Идея помощи республике получила мощную поддержку. Было решено созвать следующее собрание 26 июля в Праге.
Реакция Сталина и советского правительства на начало испанской войны (какую бы роль в ней раньше ни играли испанские коммунисты) прежде всего диктовалась ответом на вопрос, в какой мере она скажется на текущих потребностях советской внешней политики. Если, как в Китае в 1926 году (и возможно, как с греческими коммунистами в 1947 году), коммунистическое сопротивление будет необходимо принести в жертву, значит, так тому и быть – и потом уже последуют долгие казуистические оправдания этого поступка. В Европе советское правительство, вне всяких сомнений, откровенно опасалось нацистской Германии. Советский режим фактически родился после трех лет Гражданской войны, длившейся с 1917-го по 1920 год, которая заметно сказалась на опасениях советских людей, не желающих еще одной войны. Страх нового конфликта заставил Россию выйти из своей изоляции в конце 1920 года, вступить в Лигу Наций в 1934 году и в следующем году заключить с Францией союз. Литвинов, советский министр иностранных дел, красноречиво выступал в Лиге Наций, призывая к созданию системы коллективной безопасности, которая должна была включать экономические и военные санкции против нарушителей соглашения – то есть против Германии, Италии и Японии4. Победа националистов в Гражданской войне в Испании могла означать, что Франция с трех сторон будет окружена потенциально враждебными ей странами. В таком случае Германии будет проще напасть на Россию, не опасаясь удара Франции с тыла. В силу этой сомнительной причины советское правительство имело серьезные основания помешать победе националистов.

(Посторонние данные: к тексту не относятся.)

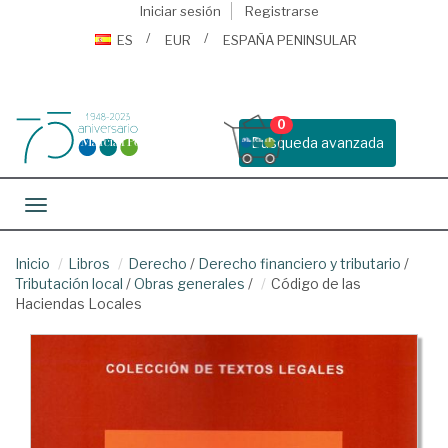
Iniciar sesión
Registrarse
ES
EUR
ESPAÑA PENINSULAR
0
Busqueda avanzada
Toggle navigation
Inicio
Libros
Derecho
/
Derecho financiero y tributario
/
Tributación local
/
Obras generales
/
Código de las
Haciendas Locales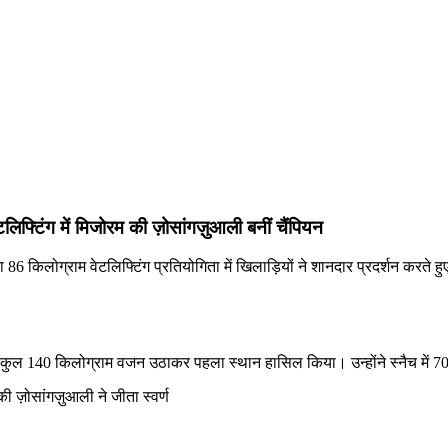
िफ्टिंग में मिजोरम की ज़ोसांगज़ुआली बनीं चैंपियन
 किलोग्राम वेटलिफ्टिंग प्रतियोगिता में खिलाड़ियों ने शानदार प्रदर्शन करते हुए द
कुल 140 किलोग्राम वजन उठाकर पहला स्थान हासिल किया। उन्होंने स्नैच में 70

Кроме того, война в Испании предоставляла Испанской коммунистической партии с ее дисциплиной, умелой пропагандой, ее престижем, проистекающим из тесных связей с Россией, великолепную возможность создать в Испании второе коммунистическое государство. Но победа коммунистов встревожила бы Англию и Францию, две влиятельные силы, с которыми Россия в силу дипломатических соображений хотела бы сблизиться. Скорее всего, это вызвало бы крупномасштабную войну. Она бы дорого обошлась России. В силу этих причин Сталин не отдавал приказов Испанской коммунистической партии и своим главным агентам Кодовилье и Степанову в полной мере использовать все свои возможности, чтобы обрести контроль над Испанской республикой. Не посылал он и оружие в Испанию.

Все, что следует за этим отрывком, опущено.